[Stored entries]
++++++++
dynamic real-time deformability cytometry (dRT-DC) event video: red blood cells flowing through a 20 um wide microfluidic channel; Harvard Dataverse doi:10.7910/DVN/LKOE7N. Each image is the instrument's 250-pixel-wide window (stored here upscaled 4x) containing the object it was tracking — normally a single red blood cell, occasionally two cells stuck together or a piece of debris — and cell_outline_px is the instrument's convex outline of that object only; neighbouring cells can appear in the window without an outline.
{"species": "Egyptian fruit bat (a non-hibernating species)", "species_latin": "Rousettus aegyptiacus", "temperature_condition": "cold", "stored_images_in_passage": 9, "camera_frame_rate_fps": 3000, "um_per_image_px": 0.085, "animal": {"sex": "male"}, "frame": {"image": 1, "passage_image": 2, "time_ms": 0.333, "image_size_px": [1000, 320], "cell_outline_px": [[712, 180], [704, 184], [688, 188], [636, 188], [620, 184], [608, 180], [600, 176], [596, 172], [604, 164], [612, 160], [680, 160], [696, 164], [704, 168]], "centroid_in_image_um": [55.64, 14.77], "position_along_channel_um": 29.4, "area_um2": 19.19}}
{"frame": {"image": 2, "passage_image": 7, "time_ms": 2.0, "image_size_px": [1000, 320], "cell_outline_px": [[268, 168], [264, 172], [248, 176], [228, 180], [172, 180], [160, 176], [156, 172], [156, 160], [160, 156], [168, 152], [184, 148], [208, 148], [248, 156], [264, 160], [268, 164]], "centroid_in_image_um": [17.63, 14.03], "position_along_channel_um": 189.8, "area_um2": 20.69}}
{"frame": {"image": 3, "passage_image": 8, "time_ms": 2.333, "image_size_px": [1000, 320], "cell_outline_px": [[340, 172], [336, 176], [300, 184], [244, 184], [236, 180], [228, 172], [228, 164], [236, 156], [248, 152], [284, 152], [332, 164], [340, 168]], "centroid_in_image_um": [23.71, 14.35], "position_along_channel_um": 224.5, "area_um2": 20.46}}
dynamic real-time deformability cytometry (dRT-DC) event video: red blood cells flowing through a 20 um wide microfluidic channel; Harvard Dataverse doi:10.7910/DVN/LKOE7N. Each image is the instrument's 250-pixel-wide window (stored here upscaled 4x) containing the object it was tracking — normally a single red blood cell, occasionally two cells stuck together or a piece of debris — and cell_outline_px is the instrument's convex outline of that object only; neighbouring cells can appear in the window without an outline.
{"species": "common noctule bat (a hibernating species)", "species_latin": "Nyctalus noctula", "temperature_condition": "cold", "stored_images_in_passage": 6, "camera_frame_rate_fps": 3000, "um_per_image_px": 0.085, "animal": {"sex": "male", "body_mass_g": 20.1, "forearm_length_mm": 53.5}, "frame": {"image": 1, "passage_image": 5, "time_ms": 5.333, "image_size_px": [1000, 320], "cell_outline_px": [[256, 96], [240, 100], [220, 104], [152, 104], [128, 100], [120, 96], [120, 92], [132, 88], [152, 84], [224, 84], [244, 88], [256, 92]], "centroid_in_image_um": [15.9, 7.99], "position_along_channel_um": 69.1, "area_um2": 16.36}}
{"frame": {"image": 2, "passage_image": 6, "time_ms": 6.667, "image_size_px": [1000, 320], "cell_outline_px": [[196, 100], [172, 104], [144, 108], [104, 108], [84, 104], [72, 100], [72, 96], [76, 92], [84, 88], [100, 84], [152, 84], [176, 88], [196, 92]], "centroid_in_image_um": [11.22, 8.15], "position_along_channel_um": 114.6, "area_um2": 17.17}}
++++++++
• [DESCRIPTION OF THE TASK]: Restate the listing in full, word for word.

• [RESULT OF THIS EXERCISE]:
dynamic real-time deformability cytometry (dRT-DC) event video: red blood cells flowing through a 20 um wide microfluidic channel; Harvard Dataverse doi:10.7910/DVN/LKOE7N. Each image is the instrument's 250-pixel-wide window (stored here upscaled 4x) containing the object it was tracking — normally a single red blood cell, occasionally two cells stuck together or a piece of debris — and cell_outline_px is the instrument's convex outline of that object only; neighbouring cells can appear in the window without an outline.
{"species": "Egyptian fruit bat (a non-hibernating species)", "species_latin": "Rousettus aegyptiacus", "temperature_condition": "cold", "stored_images_in_passage": 9, "camera_frame_rate_fps": 3000, "um_per_image_px": 0.085, "animal": {"sex": "male"}, "frame": {"image": 1, "passage_image": 2, "time_ms": 0.333, "image_size_px": [1000, 320], "cell_outline_px": [[712, 180], [704, 184], [688, 188], [636, 188], [620, 184], [608, 180], [600, 176], [596, 172], [604, 164], [612, 160], [680, 160], [696, 164], [704, 168]], "centroid_in_image_um": [55.64, 14.77], "position_along_channel_um": 29.4, "area_um2": 19.19}}
{"frame": {"image": 2, "passage_image": 7, "time_ms": 2.0, "image_size_px": [1000, 320], "cell_outline_px": [[268, 168], [264, 172], [248, 176], [228, 180], [172, 180], [160, 176], [156, 172], [156, 160], [160, 156], [168, 152], [184, 148], [208, 148], [248, 156], [264, 160], [268, 164]], "centroid_in_image_um": [17.63, 14.03], "position_along_channel_um": 189.8, "area_um2": 20.69}}
{"frame": {"image": 3, "passage_image": 8, "time_ms": 2.333, "image_size_px": [1000, 320], "cell_outline_px": [[340, 172], [336, 176], [300, 184], [244, 184], [236, 180], [228, 172], [228, 164], [236, 156], [248, 152], [284, 152], [332, 164], [340, 168]], "centroid_in_image_um": [23.71, 14.35], "position_along_channel_um": 224.5, "area_um2": 20.46}}
dynamic real-time deformability cytometry (dRT-DC) event video: red blood cells flowing through a 20 um wide microfluidic channel; Harvard Dataverse doi:10.7910/DVN/LKOE7N. Each image is the instrument's 250-pixel-wide window (stored here upscaled 4x) containing the object it was tracking — normally a single red blood cell, occasionally two cells stuck together or a piece of debris — and cell_outline_px is the instrument's convex outline of that object only; neighbouring cells can appear in the window without an outline.
{"species": "common noctule bat (a hibernating species)", "species_latin": "Nyctalus noctula", "temperature_condition": "cold", "stored_images_in_passage": 6, "camera_frame_rate_fps": 3000, "um_per_image_px": 0.085, "animal": {"sex": "male", "body_mass_g": 20.1, "forearm_length_mm": 53.5}, "frame": {"image": 1, "passage_image": 5, "time_ms": 5.333, "image_size_px": [1000, 320], "cell_outline_px": [[256, 96], [240, 100], [220, 104], [152, 104], [128, 100], [120, 96], [120, 92], [132, 88], [152, 84], [224, 84], [244, 88], [256, 92]], "centroid_in_image_um": [15.9, 7.99], "position_along_channel_um": 69.1, "area_um2": 16.36}}
{"frame": {"image": 2, "passage_image": 6, "time_ms": 6.667, "image_size_px": [1000, 320], "cell_outline_px": [[196, 100], [172, 104], [144, 108], [104, 108], [84, 104], [72, 100], [72, 96], [76, 92], [84, 88], [100, 84], [152, 84], [176, 88], [196, 92]], "centroid_in_image_um": [11.22, 8.15], "position_along_channel_um": 114.6, "area_um2": 17.17}}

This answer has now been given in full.